Write the data out again in full, with no departure from the original.

* Raw data

---*---

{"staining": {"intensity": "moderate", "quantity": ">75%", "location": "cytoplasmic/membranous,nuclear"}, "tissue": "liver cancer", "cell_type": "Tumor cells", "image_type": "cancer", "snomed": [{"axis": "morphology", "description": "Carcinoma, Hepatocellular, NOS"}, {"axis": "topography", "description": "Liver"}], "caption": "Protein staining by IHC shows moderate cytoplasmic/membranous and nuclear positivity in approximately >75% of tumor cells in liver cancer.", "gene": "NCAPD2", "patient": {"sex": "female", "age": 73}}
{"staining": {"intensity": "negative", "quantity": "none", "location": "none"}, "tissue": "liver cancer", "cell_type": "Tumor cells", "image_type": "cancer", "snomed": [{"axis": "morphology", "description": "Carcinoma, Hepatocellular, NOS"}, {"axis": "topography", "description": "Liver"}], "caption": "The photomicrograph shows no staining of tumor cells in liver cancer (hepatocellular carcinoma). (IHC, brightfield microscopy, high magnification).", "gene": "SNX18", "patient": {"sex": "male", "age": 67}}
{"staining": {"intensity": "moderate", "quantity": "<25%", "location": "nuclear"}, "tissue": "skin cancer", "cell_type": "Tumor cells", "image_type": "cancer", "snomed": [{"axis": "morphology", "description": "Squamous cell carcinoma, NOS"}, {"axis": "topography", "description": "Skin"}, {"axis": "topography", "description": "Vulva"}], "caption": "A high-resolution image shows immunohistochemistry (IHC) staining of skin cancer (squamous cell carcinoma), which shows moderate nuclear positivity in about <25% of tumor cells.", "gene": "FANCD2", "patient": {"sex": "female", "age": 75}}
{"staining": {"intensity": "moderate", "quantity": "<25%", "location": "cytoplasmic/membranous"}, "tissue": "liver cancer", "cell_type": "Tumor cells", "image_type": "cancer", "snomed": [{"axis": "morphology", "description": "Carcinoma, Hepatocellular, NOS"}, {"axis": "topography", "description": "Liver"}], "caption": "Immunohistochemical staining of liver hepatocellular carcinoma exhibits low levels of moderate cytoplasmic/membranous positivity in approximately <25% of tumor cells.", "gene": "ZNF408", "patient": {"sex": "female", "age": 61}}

---*---

* The completed task
{"staining": {"intensity": "moderate", "quantity": ">75%", "location": "cytoplasmic/membranous,nuclear"}, "tissue": "liver cancer", "cell_type": "Tumor cells", "image_type": "cancer", "snomed": [{"axis": "morphology", "description": "Carcinoma, Hepatocellular, NOS"}, {"axis": "topography", "description": "Liver"}], "caption": "Protein staining by IHC shows moderate cytoplasmic/membranous and nuclear positivity in approximately >75% of tumor cells in liver cancer.", "gene": "NCAPD2", "patient": {"sex": "female", "age": 73}}
{"staining": {"intensity": "negative", "quantity": "none", "location": "none"}, "tissue": "liver cancer", "cell_type": "Tumor cells", "image_type": "cancer", "snomed": [{"axis": "morphology", "description": "Carcinoma, Hepatocellular, NOS"}, {"axis": "topography", "description": "Liver"}], "caption": "The photomicrograph shows no staining of tumor cells in liver cancer (hepatocellular carcinoma). (IHC, brightfield microscopy, high magnification).", "gene": "SNX18", "patient": {"sex": "male", "age": 67}}
{"staining": {"intensity": "moderate", "quantity": "<25%", "location": "nuclear"}, "tissue": "skin cancer", "cell_type": "Tumor cells", "image_type": "cancer", "snomed": [{"axis": "morphology", "description": "Squamous cell carcinoma, NOS"}, {"axis": "topography", "description": "Skin"}, {"axis": "topography", "description": "Vulva"}], "caption": "A high-resolution image shows immunohistochemistry (IHC) staining of skin cancer (squamous cell carcinoma), which shows moderate nuclear positivity in about <25% of tumor cells.", "gene": "FANCD2", "patient": {"sex": "female", "age": 75}}
{"staining": {"intensity": "moderate", "quantity": "<25%", "location": "cytoplasmic/membranous"}, "tissue": "liver cancer", "cell_type": "Tumor cells", "image_type": "cancer", "snomed": [{"axis": "morphology", "description": "Carcinoma, Hepatocellular, NOS"}, {"axis": "topography", "description": "Liver"}], "caption": "Immunohistochemical staining of liver hepatocellular carcinoma exhibits low levels of moderate cytoplasmic/membranous positivity in approximately <25% of tumor cells.", "gene": "ZNF408", "patient": {"sex": "female", "age": 61}}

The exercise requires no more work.